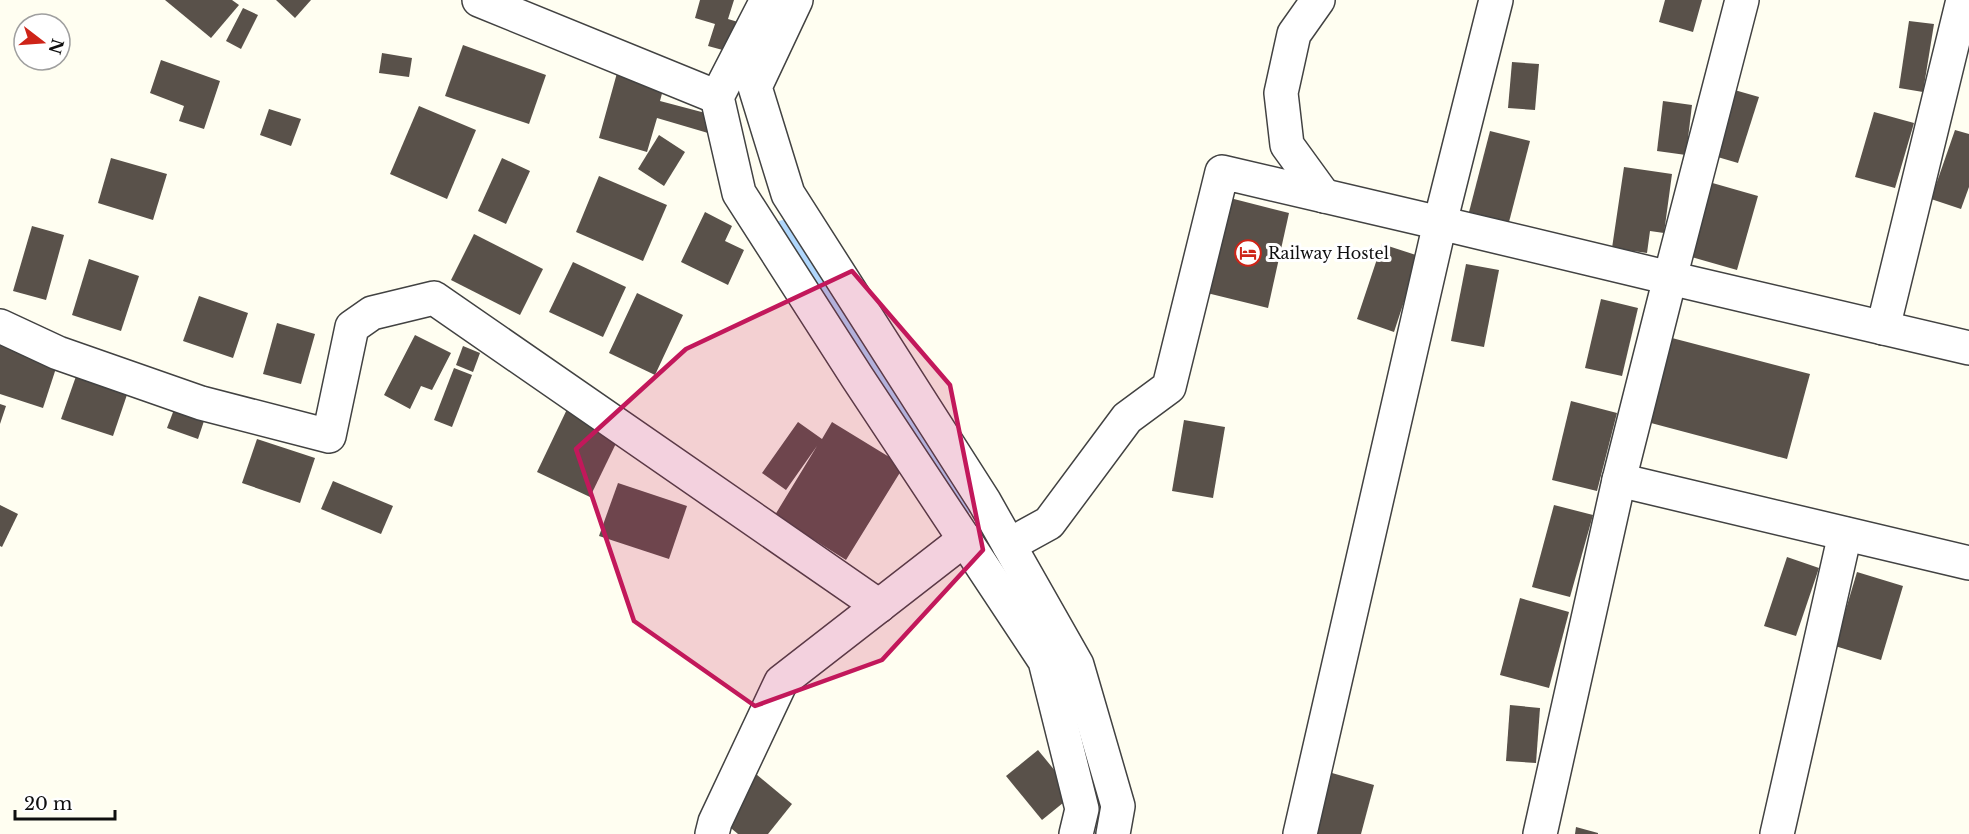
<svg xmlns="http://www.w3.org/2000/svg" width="1969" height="834" viewBox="0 0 1969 834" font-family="'Libre Baskerville',serif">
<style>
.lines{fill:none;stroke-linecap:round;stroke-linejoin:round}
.canal{stroke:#b0d7fc;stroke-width:34}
.building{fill:#59514a}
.street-casing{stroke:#424242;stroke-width:36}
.street{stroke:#fff;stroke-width:33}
.marked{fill:#c2185b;fill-opacity:0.2;stroke:#c2185b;stroke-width:4.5;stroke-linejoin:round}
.labels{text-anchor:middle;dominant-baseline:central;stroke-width:6;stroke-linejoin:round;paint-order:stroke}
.poi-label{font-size:16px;fill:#0f0f0f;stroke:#fff;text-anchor:start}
</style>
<rect width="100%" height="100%" fill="#fffef1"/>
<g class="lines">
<path class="canal" d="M785,237l179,260"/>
</g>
<g class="building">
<path d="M165,0h67l7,5 -28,33z"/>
<path d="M276,0h35l-16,18z"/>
<path d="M700,0h34l-6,19 10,3 -8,30 -22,-6 7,-22 -20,-6z"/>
<path d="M1665,0h37l-9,32 -34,-10z"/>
<path d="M243,8l15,7 -17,34 -15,-8z"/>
<path d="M1909,21l25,3 -11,68 -24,-4z"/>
<path d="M463,45l83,30 -17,49 -84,-28z"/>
<path d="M382,53l30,5 -3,19 -30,-4z"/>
<path d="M161,60l59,21 -16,48 -25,-8 5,-15 -34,-13z"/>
<path d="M1512,62l27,2 -4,46 -27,-2z"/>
<path d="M617,73l47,13 -4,15 53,14 -5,18 -51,-15 -10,34 -48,-14z"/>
<path d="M1724,87l35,10 -21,66 -34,-10z"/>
<path d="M1663,101l29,4 -6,50 -29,-4z"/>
<path d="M419,106l57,24 -29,69 -57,-25z"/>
<path d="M269,109l32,10 -10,27 -31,-11z"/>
<path d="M1874,112l40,11 -19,65 -40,-11z"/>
<path d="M1955,130l14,4v53l-8,22 -30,-10z"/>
<path d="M1490,131l40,10 -21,81 -40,-10z"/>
<path d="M659,135l26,17 -21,34 -26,-17z"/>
<path d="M111,158l56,16 -14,46 -55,-17z"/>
<path d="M502,158l28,13 -24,53 -28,-13z"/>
<path d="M1624,167l48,7 -8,59 -14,-2 -3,22 -35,-5z"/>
<path d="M599,176l68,29 -24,56 -67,-29z"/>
<path d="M1702,180l56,16 -21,74 -56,-16z"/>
<path d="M1230,198l59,15 -21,95 -61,-15z"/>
<path d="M705,212l27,14 -7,15 19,9 -16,35 -47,-23z"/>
<path d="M32,226l32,9 -18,65 -33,-9z"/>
<path d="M474,234l69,35 -23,46 -69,-35z"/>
<path d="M1382,244l37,12 -25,76 -37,-13z"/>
<path d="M89,259l50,17 -18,55 -49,-16z"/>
<path d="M573,262l53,25 -23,50 -54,-25z"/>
<path d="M1466,264l33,6 -15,77 -33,-6z"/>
<path d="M637,293l46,22 -28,60 -46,-22z"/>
<path d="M199,296l49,17 -15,45 -50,-17z"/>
<path d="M1601,299l37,9 -16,68 -37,-8z"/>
<path d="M277,323l38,11 -14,50 -38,-10z"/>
<path d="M415,335l36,18 -19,37 -11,-4 -11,23 -26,-14z"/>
<path d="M3,337l57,19 -17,52 -43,-14v-48z"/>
<path d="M1672,338l138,36 -23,85 -136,-36z"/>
<path d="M463,346l17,7 -7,19 -17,-7z"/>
<path d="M81,362l51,18 -19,56 -52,-17z"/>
<path d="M454,368l18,7 -20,52 -18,-7z"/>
<path d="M1571,401l46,12 -20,78 -45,-11z"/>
<path d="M570,403l53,26 -33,68 -53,-25z"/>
<path d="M0,404l6,2 -6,18z"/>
<path d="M175,407l30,11 -7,21 -31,-11z"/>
<path d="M1184,420l41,7 -12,71 -41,-7z"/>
<path d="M798,422l24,17 10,-17 72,44 -58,94 -71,-45 42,-69 -31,44 -24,-17z"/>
<path d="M257,439l58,19 -15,45 -58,-20z"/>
<path d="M333,481l60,25 -12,28 -60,-25z"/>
<path d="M618,483l69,23 -18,53 -70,-23z"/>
<path d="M0,505l18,9 -16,33 -2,-1z"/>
<path d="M1554,505l39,10 -23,82 -38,-10z"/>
<path d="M1787,557l32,11 -23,68 -32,-10z"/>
<path d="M1857,572l46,14 -22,74 -46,-14z"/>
<path d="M1520,598l49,14 -20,76 -49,-13z"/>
<path d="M1510,705l30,3 -4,55 -30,-2z"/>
<path d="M1038,750l36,44 -32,26 -36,-44z"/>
<path d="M1332,773l42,12 -13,49h-46z"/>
<path d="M756,774l36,30 -24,30h-30l-18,-15z"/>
<path d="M1576,827l22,6v1h-23z"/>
</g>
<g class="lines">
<g class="street-casing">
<g id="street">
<path d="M479,0l238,97"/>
<path d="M767,0l-50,97 22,96 118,184 188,284 37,148 -6,25"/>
<path d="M796,0l-41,87 33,107 196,307 93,164 41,141 -5,28"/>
<path d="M1318,0l-24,34 -13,59 6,52 37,51"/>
<path d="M1742,0l-72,278 299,70"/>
<path d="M0,326l58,27 143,50 128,33 23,-109 20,-14 62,-15 445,308"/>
<path d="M1883,328l80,-328"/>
<path d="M1619,480l350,83"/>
<path d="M1009,545l40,-22 78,-105 42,-31 53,-215 218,51 56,-223"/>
<path d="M712,834l3,-12 66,-140 184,-143"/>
<path d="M1300,834l140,-611 230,55 -51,202 -79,354"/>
<path d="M1777,834l68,-300"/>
</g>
</g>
<use href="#street" class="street"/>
</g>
<path class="marked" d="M852,271l98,114 33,165 -101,110 -127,46 -121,-85 -58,-172 110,-100z"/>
<defs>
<g id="hotel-ring" transform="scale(1.35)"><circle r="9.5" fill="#fff" stroke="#ce2418" stroke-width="1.5"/><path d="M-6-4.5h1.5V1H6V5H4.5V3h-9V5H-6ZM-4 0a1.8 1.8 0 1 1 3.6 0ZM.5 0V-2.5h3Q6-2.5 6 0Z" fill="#ce2418"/></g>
</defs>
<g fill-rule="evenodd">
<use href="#hotel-ring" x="1248" y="253"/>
</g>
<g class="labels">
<g class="poi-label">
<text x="1268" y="253">Railway Hostel</text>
</g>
</g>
<g transform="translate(42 42) rotate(107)"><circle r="28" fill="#ffffff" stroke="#9f9f9f" stroke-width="1.5"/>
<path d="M0-4.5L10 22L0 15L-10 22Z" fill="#ce2418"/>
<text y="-9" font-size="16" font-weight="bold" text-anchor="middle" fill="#0f0f0f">N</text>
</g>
<path d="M15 810v9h100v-9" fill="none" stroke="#0f0f0f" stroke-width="3"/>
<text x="24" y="810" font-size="18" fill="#0f0f0f" stroke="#ffffff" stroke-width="4.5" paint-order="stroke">20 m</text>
</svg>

= = = =

## Task description
In the data above, each line holding "middle" is to be found and copied.

## Result for this exercise
.labels{text-anchor:middle;dominant-baseline:central;stroke-width:6;stroke-linejoin:round;paint-order:stroke}
<text y="-9" font-size="16" font-weight="bold" text-anchor="middle" fill="#0f0f0f">N</text>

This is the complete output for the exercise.